**Instrução 1:** Por favor, resuma em duas frases o trecho sobre a canção Aos Nossos Filhos.

**Trecho do documento:**
::::

A canção Aos Nossos Filhos, composta por Ivan Lins e Vitor Martins em 1985 (ano do fim da ditadura instaurada pelos militares) traz inúmeras reflexões a respeito do padrão de funcionamento familiar adequado à época – a saber, o mito familiar – bem como a nova postura adotada pelo eu lírico (possivelmente, a partir de novas reflexões e do modelo de família ter sofrido uma série de mudanças) a ponto de o mesmo pedir perdão. Provavelmente a progenitora é a autora desse pedido.
As autoras Narvaz & Koller (2004, p. 149) afirmam que:
Cada família tem suas histórias, tem seus romances e seus segredos, que se repetem e são recontados como numa saga, numa história mítica transmitida de geração em geração. São histórias de amor, de dor, de luta, de conflitos, de união, de contradições e sínteses possíveis. São romances que desvelam e encobrem as identidades, ora para o mundo, ora para a própria família e seus membros. Alguns segredos são anedóticos, outros trazem consigo um profundo medo de serem revelados. São histórias de encontros e desencontros, de cumplicidades e conivências, de dominação e submissão. Para conquistar e reconquistar esta saga é preciso socializar esta história. É preciso recontá-la. Muitas vezes, é necessário que haja alteridade no espaço familiar para que este recontar se constitua em fator de promoção de saúde e proteção. Que sejam rompidas as barreiras das repetições doentias e hesitantes para garantir famílias mais resilientes e capazes de superar novos desencontros e avizinhamentos intradomésticos perversos.
Tal perspectiva será tomada como basilar para o desenvolvimento do presente texto. É somente a partir da sua existência do respeito e seu adequado manejo (no caso, respeito à forma de pensar e se comportar da época vigente) que será possível a posterior superação/mudança da estrutura e assim novas histórias familiares/novos estilos de vida passarão a existir. Desta forma, a canção nos traz uma reflexão que será pautada nas ideias de Narvaz & Koller (2004) e Walsh (2005).

::::

**Instrução 2:** Reescreva as entradas, do início delas até a linha com "Nur diejenigen, die", inclusive, trocando "Excepcional" por "Extraordinario" e mantendo todo o resto igual.

::::

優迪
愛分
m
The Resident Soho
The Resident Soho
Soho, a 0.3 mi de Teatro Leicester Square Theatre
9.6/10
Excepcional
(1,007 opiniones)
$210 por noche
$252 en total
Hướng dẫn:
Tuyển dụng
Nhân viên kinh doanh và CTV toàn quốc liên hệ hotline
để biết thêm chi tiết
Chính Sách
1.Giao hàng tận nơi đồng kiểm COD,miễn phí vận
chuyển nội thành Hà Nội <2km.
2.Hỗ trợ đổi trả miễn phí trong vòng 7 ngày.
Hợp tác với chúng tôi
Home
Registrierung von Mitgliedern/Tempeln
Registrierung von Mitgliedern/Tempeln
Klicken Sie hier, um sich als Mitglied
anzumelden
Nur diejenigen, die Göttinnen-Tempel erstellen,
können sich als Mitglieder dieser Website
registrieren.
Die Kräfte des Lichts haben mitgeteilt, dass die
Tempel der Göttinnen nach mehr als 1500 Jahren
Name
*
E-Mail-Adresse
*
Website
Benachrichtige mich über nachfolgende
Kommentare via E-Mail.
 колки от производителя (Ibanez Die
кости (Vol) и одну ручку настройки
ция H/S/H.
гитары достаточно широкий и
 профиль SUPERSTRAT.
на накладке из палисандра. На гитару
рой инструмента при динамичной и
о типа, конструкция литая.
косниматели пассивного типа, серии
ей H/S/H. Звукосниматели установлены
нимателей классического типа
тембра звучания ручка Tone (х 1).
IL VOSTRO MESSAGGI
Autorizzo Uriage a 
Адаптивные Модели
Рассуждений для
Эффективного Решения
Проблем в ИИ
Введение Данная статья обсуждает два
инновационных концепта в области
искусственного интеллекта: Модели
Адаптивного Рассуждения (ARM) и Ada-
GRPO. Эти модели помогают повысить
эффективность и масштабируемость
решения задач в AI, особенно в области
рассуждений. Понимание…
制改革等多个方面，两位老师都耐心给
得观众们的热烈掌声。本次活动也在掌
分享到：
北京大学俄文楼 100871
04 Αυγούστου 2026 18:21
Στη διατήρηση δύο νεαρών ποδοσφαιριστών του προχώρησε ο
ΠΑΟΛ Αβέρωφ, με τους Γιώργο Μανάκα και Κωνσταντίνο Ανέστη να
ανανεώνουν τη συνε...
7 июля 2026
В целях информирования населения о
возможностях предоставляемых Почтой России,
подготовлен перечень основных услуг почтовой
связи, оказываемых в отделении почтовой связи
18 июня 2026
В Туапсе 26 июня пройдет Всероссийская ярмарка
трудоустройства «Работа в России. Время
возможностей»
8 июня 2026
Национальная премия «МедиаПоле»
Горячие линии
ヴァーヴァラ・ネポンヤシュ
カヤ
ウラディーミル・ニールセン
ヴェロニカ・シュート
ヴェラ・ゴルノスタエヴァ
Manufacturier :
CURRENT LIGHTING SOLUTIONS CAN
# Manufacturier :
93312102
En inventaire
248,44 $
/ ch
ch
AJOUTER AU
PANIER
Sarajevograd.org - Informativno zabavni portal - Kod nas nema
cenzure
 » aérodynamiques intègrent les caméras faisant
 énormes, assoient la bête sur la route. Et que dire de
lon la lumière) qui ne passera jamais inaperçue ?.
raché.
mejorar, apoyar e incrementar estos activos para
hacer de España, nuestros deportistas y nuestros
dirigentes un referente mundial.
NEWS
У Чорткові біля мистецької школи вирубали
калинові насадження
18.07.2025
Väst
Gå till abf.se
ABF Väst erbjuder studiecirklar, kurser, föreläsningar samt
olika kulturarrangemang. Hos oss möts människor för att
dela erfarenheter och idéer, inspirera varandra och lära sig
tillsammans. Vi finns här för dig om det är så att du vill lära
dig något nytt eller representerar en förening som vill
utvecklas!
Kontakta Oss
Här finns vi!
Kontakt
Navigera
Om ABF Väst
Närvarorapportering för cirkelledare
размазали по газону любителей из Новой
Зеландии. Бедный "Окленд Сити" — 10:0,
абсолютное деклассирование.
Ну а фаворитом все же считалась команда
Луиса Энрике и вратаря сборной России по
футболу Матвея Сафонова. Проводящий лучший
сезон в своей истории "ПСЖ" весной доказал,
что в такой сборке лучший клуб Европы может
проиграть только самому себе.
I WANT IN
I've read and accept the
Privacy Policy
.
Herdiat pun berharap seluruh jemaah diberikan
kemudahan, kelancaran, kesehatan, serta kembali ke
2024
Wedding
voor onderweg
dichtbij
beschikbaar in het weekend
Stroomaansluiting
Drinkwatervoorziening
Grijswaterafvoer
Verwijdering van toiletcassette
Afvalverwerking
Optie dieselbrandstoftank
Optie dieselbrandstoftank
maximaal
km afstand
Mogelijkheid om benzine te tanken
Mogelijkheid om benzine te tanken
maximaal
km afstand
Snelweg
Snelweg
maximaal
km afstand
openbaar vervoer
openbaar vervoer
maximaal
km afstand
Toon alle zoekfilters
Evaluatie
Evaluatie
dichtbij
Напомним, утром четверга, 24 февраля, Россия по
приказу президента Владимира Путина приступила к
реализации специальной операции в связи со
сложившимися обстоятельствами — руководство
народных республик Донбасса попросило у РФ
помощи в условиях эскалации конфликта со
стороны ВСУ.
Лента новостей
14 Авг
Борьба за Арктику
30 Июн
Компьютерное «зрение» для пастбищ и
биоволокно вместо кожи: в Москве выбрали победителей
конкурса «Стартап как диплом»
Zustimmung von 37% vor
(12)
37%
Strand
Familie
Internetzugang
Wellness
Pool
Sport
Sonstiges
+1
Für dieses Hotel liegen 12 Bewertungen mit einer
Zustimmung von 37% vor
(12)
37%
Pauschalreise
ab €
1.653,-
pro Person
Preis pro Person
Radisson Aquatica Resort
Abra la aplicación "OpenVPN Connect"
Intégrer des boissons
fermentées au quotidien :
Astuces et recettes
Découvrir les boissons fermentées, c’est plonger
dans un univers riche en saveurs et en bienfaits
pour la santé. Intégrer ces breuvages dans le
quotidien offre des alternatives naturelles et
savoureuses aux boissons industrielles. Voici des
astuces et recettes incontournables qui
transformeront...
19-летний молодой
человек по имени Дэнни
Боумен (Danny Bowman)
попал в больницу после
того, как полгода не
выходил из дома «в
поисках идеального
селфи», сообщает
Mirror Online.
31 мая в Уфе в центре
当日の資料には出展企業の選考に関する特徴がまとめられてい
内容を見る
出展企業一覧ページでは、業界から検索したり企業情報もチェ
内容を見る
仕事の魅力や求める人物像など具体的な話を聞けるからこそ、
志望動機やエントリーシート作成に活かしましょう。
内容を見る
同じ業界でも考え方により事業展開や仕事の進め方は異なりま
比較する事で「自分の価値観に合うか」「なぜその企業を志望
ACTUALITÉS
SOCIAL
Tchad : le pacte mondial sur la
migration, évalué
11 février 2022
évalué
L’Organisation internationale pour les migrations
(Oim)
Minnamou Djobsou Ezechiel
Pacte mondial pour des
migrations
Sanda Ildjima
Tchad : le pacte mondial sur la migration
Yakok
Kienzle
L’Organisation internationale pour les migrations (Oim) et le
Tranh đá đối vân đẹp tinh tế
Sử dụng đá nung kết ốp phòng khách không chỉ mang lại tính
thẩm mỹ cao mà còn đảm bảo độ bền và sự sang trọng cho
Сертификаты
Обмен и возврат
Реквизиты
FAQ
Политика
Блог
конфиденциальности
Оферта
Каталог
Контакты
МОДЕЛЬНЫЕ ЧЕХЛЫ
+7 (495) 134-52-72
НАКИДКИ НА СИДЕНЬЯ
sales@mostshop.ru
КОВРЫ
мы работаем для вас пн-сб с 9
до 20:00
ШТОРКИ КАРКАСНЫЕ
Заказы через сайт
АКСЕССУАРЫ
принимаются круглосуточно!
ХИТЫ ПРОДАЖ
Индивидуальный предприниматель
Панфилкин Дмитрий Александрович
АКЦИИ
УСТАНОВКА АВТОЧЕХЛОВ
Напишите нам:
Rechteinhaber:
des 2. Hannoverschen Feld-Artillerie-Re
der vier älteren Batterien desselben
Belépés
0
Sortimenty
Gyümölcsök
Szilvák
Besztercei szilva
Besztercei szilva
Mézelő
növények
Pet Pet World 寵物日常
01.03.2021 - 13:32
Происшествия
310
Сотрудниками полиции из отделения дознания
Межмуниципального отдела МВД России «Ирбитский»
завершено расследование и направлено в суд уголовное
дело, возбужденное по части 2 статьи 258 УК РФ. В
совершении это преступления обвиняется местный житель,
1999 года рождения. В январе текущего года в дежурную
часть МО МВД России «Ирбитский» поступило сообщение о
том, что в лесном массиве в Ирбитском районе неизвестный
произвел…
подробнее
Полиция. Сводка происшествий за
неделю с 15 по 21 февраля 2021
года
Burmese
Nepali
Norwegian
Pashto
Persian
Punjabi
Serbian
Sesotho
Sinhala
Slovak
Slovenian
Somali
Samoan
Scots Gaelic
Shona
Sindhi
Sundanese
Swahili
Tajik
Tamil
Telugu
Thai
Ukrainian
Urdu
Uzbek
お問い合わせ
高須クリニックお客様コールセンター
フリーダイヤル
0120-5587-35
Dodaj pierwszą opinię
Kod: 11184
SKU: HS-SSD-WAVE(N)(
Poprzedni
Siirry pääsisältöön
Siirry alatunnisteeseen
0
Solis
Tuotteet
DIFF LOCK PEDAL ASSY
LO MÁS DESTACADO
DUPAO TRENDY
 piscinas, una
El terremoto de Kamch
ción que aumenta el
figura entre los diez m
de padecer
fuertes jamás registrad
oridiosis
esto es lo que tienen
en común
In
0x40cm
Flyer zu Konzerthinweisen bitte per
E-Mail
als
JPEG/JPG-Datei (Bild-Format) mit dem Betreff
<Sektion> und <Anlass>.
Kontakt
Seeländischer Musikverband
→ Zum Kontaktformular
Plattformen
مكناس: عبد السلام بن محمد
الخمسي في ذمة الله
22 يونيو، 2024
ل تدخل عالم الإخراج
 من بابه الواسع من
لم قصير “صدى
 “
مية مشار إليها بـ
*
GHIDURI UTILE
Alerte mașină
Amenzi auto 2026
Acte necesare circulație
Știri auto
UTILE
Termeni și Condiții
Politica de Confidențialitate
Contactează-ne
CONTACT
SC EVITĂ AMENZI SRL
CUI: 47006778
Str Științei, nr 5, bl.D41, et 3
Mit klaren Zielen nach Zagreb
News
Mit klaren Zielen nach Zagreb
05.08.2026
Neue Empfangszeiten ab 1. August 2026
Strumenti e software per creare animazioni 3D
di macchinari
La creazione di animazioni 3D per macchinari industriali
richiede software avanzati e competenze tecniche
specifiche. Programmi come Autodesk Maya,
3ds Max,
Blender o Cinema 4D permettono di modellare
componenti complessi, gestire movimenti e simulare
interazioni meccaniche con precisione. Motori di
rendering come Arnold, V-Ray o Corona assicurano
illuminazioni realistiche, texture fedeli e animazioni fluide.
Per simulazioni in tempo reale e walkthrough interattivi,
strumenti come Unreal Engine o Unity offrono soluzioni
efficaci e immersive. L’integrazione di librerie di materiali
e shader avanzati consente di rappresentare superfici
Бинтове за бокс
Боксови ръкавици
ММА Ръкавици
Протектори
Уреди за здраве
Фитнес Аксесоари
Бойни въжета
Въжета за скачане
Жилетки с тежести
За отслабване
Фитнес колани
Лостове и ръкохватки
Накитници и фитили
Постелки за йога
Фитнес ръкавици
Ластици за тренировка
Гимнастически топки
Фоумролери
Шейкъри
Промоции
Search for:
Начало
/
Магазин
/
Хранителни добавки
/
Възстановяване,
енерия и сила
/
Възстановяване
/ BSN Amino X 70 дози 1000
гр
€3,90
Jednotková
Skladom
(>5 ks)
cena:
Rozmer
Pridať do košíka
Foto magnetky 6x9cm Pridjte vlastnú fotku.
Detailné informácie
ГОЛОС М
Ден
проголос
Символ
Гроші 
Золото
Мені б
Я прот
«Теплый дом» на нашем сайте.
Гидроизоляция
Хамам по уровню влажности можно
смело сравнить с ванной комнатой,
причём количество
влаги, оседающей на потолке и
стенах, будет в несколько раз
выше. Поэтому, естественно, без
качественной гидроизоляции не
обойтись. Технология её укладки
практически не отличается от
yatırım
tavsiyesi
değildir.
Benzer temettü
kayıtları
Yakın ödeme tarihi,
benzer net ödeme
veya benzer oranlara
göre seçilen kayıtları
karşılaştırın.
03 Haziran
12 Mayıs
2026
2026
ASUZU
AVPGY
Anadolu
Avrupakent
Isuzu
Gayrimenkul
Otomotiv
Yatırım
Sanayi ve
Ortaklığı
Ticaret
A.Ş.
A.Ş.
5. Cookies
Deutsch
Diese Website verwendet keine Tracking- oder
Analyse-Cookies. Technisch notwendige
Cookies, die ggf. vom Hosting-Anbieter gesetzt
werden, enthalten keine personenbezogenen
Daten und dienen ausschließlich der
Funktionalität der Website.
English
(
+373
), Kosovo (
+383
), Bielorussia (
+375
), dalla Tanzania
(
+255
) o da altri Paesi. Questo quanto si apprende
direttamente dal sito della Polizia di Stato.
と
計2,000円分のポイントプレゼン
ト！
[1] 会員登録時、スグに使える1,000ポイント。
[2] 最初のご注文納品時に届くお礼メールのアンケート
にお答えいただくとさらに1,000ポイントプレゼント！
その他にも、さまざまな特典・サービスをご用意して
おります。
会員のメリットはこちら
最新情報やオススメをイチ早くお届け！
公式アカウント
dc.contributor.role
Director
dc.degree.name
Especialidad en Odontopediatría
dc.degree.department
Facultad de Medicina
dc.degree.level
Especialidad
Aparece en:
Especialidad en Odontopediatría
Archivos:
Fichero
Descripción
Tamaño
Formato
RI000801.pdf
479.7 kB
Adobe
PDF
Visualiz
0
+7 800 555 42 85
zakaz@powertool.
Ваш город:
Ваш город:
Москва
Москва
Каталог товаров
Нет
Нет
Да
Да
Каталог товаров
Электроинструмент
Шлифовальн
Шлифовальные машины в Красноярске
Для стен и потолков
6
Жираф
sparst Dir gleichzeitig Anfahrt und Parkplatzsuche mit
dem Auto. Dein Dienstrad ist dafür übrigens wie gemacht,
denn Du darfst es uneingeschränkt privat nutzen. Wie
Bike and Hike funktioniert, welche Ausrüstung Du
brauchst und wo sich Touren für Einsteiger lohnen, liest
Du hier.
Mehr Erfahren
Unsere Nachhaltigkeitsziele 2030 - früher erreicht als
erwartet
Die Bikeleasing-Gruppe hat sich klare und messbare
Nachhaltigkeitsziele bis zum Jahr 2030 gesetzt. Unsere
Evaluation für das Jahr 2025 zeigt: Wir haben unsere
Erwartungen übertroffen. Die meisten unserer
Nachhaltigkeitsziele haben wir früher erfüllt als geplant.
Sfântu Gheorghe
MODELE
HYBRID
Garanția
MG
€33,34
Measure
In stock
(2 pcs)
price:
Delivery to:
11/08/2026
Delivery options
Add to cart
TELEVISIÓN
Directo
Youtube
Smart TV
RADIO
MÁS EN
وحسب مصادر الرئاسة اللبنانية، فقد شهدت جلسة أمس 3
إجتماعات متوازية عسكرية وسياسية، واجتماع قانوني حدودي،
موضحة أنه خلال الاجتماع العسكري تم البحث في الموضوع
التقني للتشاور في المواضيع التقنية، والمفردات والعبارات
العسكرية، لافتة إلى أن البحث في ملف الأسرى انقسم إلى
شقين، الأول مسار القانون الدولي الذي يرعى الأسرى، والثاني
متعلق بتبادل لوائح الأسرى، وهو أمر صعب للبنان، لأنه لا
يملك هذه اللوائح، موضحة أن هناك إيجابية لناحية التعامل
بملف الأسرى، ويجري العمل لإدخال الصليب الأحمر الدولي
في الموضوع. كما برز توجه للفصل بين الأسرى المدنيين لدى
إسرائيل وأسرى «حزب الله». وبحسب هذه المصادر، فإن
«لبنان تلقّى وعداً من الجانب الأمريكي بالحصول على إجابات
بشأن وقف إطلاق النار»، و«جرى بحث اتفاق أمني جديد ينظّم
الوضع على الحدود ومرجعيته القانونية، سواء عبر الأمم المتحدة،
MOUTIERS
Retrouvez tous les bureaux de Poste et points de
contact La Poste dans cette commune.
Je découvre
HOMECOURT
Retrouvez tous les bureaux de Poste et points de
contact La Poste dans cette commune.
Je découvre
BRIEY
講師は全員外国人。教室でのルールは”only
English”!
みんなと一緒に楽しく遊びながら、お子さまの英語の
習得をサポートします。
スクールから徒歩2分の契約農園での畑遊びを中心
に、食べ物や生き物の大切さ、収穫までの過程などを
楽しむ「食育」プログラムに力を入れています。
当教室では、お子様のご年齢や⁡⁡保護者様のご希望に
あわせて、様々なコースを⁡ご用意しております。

::::

**Resposta 1:** A canção Aos Nossos Filhos, composta por Ivan Lins e Vitor Martins em 1985, traz reflexões sobre o mito familiar da época e sobre a nova postura do eu lírico, que chega a pedir perdão. Com base em Narvaz & Koller (2004), para quem as histórias míticas da família, transmitidas de geração em geração, precisam ser recontadas, o texto defende que só o respeito ao modo de pensar da época permite superar a estrutura e criar novas histórias familiares, e propõe analisar a canção a partir dessas autoras e de Walsh (2005).

**Resposta 2:**
優迪
愛分
m
The Resident Soho
The Resident Soho
Soho, a 0.3 mi de Teatro Leicester Square Theatre
9.6/10
Extraordinario
(1,007 opiniones)
$210 por noche
$252 en total
Hướng dẫn:
Tuyển dụng
Nhân viên kinh doanh và CTV toàn quốc liên hệ hotline
để biết thêm chi tiết
Chính Sách
1.Giao hàng tận nơi đồng kiểm COD,miễn phí vận
chuyển nội thành Hà Nội <2km.
2.Hỗ trợ đổi trả miễn phí trong vòng 7 ngày.
Hợp tác với chúng tôi
Home
Registrierung von Mitgliedern/Tempeln
Registrierung von Mitgliedern/Tempeln
Klicken Sie hier, um sich als Mitglied
anzumelden
Nur diejenigen, die Göttinnen-Tempel erstellen,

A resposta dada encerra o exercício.